··· Task inputs ···

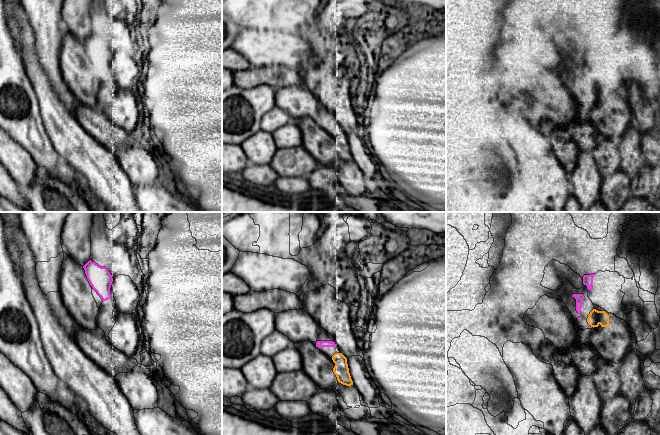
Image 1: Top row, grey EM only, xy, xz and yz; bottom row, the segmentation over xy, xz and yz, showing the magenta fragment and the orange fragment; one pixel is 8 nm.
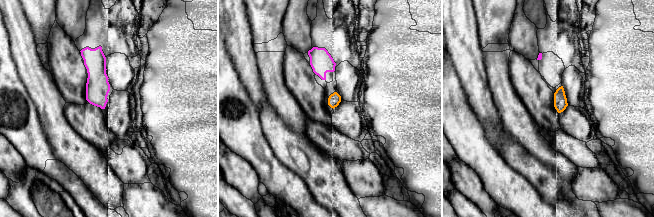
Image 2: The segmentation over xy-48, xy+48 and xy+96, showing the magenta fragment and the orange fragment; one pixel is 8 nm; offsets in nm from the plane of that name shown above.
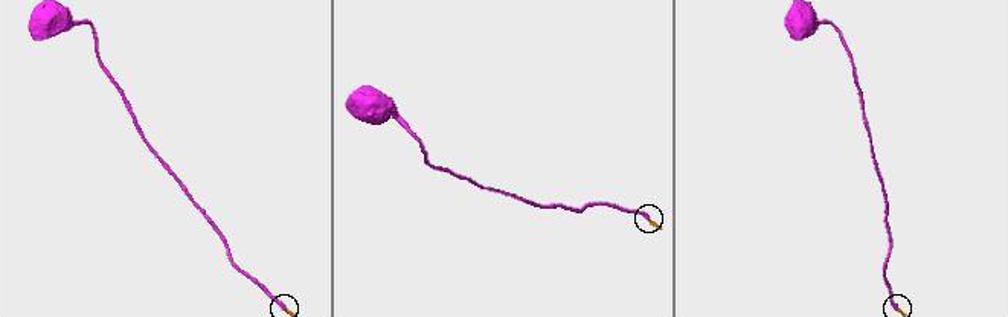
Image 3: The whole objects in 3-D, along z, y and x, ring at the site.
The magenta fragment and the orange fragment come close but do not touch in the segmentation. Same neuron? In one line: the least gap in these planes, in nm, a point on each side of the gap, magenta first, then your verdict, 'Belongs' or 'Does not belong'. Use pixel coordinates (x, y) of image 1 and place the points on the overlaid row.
Distance 60 nm. Across: xz (334, 346), (335, 353). Belongs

···

Assignment: The data above is to be printed exactly, all of it, except for the pictures.

Exercise output:
Image 1: Top row, grey EM only, xy, xz and yz; bottom row, the segmentation over xy, xz and yz, showing the magenta fragment and the orange fragment; one pixel is 8 nm.
Image 2: The segmentation over xy-48, xy+48 and xy+96, showing the magenta fragment and the orange fragment; one pixel is 8 nm; offsets in nm from the plane of that name shown above.
Image 3: The whole objects in 3-D, along z, y and x, ring at the site.
The magenta fragment and the orange fragment come close but do not touch in the segmentation. Same neuron? In one line: the least gap in these planes, in nm, a point on each side of the gap, magenta first, then your verdict, 'Belongs' or 'Does not belong'. Use pixel coordinates (x, y) of image 1 and place the points on the overlaid row.
Distance 60 nm. Across: xz (334, 346), (335, 353). Belongs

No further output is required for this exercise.